* INSTRUCTION: Turn the data lines, from the first one through the line with "class: Polypodiopsida", into a numbered list that leaves out any blank lines. Include no other lines.

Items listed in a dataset
►

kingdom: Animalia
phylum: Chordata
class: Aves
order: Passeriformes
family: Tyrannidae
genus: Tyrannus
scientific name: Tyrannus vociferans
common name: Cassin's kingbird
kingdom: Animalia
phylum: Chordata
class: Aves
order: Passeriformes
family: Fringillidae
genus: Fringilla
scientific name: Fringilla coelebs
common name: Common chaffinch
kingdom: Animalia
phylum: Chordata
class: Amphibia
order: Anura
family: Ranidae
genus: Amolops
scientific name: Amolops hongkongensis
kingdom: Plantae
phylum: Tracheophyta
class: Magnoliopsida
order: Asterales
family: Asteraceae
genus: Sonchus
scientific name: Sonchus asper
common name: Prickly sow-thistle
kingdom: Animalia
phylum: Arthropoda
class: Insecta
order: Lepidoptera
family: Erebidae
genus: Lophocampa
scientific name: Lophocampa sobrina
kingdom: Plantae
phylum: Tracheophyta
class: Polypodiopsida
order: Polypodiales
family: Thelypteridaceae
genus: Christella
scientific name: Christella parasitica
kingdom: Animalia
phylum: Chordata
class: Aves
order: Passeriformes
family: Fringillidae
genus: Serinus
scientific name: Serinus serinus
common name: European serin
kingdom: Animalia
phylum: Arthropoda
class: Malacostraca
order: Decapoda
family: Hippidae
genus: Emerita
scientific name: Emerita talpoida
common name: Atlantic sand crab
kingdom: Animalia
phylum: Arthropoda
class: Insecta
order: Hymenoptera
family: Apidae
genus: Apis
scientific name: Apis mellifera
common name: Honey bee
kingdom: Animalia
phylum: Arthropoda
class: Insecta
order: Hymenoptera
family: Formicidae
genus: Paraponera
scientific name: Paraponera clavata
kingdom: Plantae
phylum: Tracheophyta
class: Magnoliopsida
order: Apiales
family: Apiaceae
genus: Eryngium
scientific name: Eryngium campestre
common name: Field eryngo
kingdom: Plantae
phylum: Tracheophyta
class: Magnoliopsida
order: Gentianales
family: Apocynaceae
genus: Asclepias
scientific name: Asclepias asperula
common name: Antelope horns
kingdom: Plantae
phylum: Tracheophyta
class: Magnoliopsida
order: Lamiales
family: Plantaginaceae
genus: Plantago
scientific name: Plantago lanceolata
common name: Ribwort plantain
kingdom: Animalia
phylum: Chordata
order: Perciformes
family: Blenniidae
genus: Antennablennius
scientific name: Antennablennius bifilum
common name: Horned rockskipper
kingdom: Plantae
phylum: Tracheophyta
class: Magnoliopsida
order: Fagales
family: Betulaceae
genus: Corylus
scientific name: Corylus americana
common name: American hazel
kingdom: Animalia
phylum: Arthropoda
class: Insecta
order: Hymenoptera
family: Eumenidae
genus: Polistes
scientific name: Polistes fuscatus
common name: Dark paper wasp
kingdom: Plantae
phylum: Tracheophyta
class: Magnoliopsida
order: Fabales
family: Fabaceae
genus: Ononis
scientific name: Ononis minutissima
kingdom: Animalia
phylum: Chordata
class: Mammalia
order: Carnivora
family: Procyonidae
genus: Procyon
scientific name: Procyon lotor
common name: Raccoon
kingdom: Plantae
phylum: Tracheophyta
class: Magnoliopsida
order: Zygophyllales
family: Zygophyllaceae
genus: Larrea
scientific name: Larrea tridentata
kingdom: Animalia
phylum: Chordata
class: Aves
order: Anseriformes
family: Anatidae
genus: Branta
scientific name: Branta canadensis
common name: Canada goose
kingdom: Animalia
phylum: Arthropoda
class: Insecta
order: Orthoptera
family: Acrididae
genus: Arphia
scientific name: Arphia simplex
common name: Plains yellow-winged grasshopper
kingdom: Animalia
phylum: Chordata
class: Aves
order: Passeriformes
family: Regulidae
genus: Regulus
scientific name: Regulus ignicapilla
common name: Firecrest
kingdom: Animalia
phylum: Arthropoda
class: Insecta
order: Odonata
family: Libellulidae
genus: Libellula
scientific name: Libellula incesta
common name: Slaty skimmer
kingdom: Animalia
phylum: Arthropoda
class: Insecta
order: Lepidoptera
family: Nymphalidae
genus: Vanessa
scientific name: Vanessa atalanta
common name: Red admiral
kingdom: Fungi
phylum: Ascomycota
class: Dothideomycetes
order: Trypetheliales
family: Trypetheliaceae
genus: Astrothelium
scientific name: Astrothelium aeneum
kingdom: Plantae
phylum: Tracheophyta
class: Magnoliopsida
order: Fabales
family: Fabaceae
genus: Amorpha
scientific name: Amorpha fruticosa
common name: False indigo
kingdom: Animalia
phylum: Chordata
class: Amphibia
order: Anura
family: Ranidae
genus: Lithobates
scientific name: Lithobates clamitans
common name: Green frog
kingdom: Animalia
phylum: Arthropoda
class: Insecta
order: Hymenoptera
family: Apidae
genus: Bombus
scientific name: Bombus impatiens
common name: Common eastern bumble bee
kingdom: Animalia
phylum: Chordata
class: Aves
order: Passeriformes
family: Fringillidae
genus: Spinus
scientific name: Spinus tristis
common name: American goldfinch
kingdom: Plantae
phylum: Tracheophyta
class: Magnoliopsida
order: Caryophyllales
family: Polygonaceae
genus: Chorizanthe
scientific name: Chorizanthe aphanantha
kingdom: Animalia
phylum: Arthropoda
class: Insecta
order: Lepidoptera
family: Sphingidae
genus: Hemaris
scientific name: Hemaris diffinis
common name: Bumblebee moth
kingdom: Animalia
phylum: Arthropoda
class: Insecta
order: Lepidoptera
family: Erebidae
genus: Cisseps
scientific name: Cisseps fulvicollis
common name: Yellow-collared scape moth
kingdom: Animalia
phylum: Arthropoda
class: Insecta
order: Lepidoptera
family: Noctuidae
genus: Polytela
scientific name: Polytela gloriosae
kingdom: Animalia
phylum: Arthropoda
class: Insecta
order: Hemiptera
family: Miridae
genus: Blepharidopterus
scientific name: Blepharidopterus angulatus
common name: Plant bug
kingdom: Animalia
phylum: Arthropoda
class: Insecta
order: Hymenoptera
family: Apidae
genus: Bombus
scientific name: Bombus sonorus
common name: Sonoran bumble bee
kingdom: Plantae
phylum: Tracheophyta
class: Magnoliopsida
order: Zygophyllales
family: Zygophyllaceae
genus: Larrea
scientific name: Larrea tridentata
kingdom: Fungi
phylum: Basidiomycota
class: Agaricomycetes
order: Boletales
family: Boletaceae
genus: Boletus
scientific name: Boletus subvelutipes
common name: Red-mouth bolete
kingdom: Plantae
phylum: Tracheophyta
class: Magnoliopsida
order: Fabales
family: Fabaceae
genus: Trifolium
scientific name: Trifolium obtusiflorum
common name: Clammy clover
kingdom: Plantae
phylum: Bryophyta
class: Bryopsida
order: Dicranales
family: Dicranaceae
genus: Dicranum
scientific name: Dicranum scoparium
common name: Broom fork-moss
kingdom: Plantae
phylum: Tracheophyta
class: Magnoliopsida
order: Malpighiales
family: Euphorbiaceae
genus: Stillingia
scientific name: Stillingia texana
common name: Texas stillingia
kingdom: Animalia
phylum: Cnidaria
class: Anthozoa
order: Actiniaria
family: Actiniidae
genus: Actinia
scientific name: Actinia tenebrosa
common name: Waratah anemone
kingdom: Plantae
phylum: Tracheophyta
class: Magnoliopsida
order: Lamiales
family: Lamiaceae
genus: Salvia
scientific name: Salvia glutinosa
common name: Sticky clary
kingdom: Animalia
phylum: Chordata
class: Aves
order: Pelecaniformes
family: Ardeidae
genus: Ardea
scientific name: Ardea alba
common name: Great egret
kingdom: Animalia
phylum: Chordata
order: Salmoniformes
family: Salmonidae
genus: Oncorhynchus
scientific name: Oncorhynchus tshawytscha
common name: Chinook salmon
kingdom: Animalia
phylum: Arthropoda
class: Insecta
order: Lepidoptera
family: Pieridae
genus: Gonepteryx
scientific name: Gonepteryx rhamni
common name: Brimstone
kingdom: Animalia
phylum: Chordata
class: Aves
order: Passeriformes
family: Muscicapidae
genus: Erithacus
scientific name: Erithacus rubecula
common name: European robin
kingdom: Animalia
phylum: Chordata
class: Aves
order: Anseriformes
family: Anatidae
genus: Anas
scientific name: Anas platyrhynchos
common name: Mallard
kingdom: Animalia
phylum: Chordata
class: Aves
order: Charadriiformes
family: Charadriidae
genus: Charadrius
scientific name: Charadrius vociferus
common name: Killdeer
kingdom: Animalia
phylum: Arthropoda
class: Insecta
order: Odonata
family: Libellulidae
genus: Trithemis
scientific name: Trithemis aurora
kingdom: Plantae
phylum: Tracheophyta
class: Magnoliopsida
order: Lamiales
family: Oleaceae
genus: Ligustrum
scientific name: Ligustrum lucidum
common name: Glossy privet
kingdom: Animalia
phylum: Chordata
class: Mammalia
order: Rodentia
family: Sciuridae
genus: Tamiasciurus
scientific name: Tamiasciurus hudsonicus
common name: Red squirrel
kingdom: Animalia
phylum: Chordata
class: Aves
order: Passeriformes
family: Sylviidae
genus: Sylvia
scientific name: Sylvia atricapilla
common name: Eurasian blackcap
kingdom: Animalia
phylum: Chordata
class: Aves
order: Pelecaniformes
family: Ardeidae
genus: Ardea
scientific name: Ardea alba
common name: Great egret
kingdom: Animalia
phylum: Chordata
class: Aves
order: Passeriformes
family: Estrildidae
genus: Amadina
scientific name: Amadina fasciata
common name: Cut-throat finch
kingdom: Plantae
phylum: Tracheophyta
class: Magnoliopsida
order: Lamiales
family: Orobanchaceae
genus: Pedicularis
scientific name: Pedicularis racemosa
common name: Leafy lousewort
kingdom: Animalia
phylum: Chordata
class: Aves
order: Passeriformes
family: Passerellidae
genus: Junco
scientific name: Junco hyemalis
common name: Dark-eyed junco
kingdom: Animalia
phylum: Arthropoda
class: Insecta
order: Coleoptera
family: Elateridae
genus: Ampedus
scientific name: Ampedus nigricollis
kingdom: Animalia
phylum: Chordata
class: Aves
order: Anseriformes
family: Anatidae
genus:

◄

* TASK ANSWER:
1. kingdom: Animalia
2. phylum: Chordata
3. class: Aves
4. order: Passeriformes
5. family: Tyrannidae
6. genus: Tyrannus
7. scientific name: Tyrannus vociferans
8. common name: Cassin's kingbird
9. kingdom: Animalia
10. phylum: Chordata
11. class: Aves
12. order: Passeriformes
13. family: Fringillidae
14. genus: Fringilla
15. scientific name: Fringilla coelebs
16. common name: Common chaffinch
17. kingdom: Animalia
18. phylum: Chordata
19. class: Amphibia
20. order: Anura
21. family: Ranidae
22. genus: Amolops
23. scientific name: Amolops hongkongensis
24. kingdom: Plantae
25. phylum: Tracheophyta
26. class: Magnoliopsida
27. order: Asterales
28. family: Asteraceae
29. genus: Sonchus
30. scientific name: Sonchus asper
31. common name: Prickly sow-thistle
32. kingdom: Animalia
33. phylum: Arthropoda
34. class: Insecta
35. order: Lepidoptera
36. family: Erebidae
37. genus: Lophocampa
38. scientific name: Lophocampa sobrina
39. kingdom: Plantae
40. phylum: Tracheophyta
41. class: Polypodiopsida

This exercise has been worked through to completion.